Normalerweise “verpufft” diese Wärme fast ungenutzt, da man sich eher selten im Keller aufhält und dort keine mollig Warme Umgebung benötigt.

Anstatt diese ganze Energie also ungenutzt zu lassen, fängt die Warmwasser-Wärmepumpe diese ein, so dass bis zu 60-70% der zur des Brauchwassers aus dieser so gewonnen Energie erwärmt werden können. Die Warmwasser-Wärmepumpe saugt über eine Ventilator die Umgebungsluft im Raum an und entzieht überschüssige Wärme.

So gewonnene Energie wird dann zur Erwärmung des Brauchwassers genutzt. Wird die gewonnenen Wärme in den integrierten Speicher eingetragen, kann man ein ganzes Einfamilienhaus mit Warmwasser versorgen.

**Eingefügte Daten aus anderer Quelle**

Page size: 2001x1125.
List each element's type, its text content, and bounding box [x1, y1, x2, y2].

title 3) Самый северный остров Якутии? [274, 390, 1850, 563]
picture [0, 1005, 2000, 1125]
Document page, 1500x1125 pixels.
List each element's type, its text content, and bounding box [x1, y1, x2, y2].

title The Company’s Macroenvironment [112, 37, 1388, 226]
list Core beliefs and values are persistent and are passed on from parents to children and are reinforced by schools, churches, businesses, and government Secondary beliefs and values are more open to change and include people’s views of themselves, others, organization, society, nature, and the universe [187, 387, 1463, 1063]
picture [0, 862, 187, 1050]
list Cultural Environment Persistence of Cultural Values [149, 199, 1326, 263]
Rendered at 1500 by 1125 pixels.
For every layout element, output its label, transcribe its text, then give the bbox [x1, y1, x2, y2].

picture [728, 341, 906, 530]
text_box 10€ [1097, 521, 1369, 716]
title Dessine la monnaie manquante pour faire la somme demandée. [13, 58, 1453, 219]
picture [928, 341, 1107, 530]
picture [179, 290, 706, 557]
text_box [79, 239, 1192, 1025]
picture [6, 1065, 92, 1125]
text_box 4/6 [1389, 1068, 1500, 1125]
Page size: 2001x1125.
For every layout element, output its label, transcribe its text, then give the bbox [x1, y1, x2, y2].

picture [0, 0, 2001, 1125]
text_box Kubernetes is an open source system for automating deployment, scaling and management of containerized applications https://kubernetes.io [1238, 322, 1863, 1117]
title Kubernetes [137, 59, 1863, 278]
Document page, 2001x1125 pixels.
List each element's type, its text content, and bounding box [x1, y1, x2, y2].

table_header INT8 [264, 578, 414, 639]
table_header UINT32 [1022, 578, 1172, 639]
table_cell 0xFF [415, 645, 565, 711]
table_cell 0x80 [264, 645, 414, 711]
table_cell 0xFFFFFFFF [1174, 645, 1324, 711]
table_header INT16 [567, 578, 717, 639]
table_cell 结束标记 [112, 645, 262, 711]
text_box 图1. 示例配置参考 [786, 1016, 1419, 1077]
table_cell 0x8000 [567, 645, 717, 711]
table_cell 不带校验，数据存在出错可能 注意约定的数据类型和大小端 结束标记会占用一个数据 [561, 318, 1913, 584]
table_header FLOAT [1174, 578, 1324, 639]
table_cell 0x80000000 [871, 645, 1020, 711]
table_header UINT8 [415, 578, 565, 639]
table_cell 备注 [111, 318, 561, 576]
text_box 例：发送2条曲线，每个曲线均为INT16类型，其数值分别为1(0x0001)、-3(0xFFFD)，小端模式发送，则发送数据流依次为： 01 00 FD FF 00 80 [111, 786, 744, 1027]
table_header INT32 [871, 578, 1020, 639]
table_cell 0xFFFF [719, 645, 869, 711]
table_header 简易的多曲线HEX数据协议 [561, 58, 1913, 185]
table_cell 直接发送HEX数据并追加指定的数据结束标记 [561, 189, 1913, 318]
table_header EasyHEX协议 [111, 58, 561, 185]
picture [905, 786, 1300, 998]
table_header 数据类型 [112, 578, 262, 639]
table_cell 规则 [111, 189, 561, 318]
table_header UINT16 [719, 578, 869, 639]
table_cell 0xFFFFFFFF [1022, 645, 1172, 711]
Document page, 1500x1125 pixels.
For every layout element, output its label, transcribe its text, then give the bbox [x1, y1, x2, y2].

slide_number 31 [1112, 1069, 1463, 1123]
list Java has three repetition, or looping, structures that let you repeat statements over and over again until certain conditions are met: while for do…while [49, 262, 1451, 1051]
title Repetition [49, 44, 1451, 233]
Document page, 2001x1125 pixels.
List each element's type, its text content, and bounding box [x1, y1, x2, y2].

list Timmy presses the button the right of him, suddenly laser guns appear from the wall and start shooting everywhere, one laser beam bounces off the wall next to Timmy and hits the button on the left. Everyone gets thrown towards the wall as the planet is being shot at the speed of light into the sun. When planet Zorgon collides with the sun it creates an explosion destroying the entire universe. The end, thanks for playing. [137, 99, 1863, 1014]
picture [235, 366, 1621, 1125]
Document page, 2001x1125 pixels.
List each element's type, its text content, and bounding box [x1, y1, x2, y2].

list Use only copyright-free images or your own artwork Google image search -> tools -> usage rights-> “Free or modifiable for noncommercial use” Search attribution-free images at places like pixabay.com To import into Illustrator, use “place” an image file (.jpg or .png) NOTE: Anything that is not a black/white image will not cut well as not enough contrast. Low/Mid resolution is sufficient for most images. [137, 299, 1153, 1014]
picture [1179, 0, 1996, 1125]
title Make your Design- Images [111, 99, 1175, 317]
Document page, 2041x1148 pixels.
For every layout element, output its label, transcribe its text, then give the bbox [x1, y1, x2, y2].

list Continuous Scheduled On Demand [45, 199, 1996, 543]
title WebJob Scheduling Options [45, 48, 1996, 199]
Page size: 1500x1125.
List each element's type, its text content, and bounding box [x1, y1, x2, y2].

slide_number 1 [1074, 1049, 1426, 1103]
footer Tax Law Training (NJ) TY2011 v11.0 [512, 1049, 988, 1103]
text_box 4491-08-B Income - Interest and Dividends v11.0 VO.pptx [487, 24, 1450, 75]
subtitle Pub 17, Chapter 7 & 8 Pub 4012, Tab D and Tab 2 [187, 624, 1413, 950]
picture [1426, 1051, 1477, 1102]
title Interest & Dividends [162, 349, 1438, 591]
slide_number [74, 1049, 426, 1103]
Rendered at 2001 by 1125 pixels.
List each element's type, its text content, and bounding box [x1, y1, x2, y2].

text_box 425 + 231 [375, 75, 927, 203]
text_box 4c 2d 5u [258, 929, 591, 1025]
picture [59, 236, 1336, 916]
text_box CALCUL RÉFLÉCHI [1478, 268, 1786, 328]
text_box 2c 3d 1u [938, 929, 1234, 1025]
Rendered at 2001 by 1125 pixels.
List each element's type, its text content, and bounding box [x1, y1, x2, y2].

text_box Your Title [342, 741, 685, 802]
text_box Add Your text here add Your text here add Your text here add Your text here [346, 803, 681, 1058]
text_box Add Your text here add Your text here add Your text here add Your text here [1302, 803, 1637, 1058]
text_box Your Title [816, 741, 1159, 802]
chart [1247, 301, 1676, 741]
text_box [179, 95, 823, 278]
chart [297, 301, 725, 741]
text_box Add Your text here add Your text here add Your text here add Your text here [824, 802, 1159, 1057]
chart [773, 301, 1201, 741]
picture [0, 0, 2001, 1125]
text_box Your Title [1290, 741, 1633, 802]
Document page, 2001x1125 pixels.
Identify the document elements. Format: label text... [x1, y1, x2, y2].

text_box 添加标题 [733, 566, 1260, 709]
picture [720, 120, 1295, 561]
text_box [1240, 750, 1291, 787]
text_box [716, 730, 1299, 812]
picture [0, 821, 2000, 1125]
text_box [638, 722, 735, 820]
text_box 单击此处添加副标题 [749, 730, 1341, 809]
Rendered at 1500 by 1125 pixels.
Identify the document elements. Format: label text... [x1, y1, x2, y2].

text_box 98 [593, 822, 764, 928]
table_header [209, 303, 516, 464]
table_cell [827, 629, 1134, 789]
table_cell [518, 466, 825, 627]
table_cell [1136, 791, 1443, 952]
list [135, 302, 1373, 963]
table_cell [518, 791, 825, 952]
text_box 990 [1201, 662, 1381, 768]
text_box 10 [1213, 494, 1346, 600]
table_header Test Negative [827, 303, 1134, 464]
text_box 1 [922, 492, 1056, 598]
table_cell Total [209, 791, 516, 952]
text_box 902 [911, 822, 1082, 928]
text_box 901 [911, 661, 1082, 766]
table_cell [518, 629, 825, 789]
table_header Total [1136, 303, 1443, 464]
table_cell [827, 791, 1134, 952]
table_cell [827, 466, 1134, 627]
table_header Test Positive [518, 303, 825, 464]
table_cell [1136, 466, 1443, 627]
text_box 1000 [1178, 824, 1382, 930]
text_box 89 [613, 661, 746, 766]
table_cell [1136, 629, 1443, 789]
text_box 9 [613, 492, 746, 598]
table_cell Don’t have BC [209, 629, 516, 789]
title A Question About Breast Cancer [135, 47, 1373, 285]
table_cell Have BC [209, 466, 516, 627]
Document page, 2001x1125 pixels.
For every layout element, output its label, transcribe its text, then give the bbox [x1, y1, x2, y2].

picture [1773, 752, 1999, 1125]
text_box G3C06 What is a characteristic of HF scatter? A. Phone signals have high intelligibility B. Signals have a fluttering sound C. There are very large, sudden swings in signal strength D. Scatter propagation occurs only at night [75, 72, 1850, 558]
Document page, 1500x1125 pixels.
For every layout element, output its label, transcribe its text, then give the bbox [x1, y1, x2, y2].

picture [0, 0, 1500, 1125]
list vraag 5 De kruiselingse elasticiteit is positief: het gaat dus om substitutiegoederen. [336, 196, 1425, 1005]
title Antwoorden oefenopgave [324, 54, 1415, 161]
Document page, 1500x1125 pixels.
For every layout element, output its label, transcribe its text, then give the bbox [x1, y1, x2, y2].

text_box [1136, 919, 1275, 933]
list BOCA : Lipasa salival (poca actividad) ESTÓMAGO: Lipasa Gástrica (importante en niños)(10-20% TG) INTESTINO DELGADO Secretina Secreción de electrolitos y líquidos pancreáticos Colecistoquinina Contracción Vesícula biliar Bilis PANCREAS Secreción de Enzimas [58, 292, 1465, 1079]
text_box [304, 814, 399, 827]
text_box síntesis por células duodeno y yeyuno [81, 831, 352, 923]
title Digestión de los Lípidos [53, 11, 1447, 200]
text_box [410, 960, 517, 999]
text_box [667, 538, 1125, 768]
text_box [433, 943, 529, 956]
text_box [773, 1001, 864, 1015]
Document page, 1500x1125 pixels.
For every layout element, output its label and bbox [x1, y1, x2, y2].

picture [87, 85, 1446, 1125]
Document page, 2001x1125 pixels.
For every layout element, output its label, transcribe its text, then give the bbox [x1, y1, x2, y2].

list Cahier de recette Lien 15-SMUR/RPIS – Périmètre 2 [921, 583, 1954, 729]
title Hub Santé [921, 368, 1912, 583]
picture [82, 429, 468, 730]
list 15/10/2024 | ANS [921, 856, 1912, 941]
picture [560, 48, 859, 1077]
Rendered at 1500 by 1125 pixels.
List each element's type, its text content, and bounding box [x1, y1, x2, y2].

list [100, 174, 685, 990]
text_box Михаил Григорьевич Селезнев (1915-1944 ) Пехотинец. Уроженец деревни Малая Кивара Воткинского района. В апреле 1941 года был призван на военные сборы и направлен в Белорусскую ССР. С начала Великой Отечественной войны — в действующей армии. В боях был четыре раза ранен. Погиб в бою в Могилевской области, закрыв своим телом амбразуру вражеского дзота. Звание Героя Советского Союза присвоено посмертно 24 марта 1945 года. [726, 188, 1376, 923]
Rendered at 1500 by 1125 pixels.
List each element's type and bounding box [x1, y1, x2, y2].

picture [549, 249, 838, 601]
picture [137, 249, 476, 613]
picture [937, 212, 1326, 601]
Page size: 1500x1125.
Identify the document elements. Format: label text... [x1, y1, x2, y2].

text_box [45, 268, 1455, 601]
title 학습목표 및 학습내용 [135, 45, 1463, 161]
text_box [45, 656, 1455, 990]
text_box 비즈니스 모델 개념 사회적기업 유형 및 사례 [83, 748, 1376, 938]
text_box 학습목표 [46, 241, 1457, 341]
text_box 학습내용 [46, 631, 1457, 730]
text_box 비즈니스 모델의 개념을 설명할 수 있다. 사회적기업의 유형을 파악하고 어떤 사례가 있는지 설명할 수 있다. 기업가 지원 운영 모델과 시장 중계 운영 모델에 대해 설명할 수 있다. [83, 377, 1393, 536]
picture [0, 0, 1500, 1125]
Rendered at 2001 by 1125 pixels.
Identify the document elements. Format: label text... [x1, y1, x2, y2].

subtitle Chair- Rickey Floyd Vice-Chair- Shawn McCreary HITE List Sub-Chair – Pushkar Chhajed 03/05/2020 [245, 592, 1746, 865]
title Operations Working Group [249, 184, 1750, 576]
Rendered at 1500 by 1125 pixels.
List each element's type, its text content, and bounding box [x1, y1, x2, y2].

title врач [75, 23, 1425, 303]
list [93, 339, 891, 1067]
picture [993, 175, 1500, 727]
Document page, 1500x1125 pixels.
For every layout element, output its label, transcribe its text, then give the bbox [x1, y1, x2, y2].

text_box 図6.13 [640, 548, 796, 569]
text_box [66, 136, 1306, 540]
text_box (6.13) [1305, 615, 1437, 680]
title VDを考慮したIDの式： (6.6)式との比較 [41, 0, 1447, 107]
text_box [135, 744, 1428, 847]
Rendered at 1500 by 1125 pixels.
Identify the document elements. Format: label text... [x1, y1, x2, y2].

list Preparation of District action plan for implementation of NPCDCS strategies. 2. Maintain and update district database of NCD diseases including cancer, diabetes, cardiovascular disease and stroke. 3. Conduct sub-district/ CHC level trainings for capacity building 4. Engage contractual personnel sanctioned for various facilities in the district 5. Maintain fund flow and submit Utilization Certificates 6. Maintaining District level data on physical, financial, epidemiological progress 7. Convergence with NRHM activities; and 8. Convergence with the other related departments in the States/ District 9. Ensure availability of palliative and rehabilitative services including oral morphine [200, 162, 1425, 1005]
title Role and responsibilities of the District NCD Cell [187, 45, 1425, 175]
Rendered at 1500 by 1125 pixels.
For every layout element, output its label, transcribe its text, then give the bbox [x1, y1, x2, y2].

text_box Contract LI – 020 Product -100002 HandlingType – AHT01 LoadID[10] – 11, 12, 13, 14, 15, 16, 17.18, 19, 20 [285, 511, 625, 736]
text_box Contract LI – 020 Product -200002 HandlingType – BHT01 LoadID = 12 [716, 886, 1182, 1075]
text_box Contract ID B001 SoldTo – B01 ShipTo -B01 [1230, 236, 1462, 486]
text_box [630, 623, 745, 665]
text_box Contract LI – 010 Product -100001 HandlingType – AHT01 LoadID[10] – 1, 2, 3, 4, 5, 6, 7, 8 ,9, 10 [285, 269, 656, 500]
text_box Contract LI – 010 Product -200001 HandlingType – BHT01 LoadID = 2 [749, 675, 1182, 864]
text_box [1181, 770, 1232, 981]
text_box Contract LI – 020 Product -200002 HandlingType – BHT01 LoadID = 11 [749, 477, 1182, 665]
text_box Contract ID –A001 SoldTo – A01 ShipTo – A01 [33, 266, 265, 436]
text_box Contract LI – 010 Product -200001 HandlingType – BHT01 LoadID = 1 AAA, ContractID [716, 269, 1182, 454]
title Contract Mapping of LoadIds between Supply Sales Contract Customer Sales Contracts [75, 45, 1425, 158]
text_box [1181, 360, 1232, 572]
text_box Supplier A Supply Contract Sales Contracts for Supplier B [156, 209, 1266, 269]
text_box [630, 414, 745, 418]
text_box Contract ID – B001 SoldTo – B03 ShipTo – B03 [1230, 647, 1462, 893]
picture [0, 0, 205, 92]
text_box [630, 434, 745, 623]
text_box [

Als Standort für eine solche Wärmepumpe eignet sich beispielsweise der Waschkeller besonders gut. Denn die dort arbeitenden Maschinen wie Waschmaschine und Trockner geben Wärmeenergie ab – die durch die Wärmepumpe direkt genutzt werden kann.

Welche Vorteile hat die Anlage?

  • Ein vorteilhafter Nebeneffekt ist, dass durch den Einsatz der Wärmepumpe die Luftfeuchtigkeit im Waschkeller gesenkt wird.
  • Und das zu günstigen Anschaffungskosten und mit  einem weiteren Schritt in Richtung Unabhängigkeit durch erneuerbare Enegie.

Warmwasser-Wärmepumpen in Kompaktbauweise können mit geringem Installationsaufwand schnell in Betrieb genommen werden, da die Wärmepumpe meist nur noch an die Wasserleitungen angeschlossen werden und ansonsten einfach ein Stecker in die Steckdose gehört.

Zu empfehlen ist die Warmwasser-Wärmepumpen mit selbst erzeugtem Strom aus einer Photovoltaik-Anlage zu nutzen denn:

  • das steigert den Eigenverbrauch der PV-Anlage
  • Warmwasser gibt es dann fast kostenlos

Möchte man sein Brauchwasser aus regenerativen Quellen erwärmen, dann bietet die Warmwasser-Wärmepumpe also eine einfache und bequeme Lösung.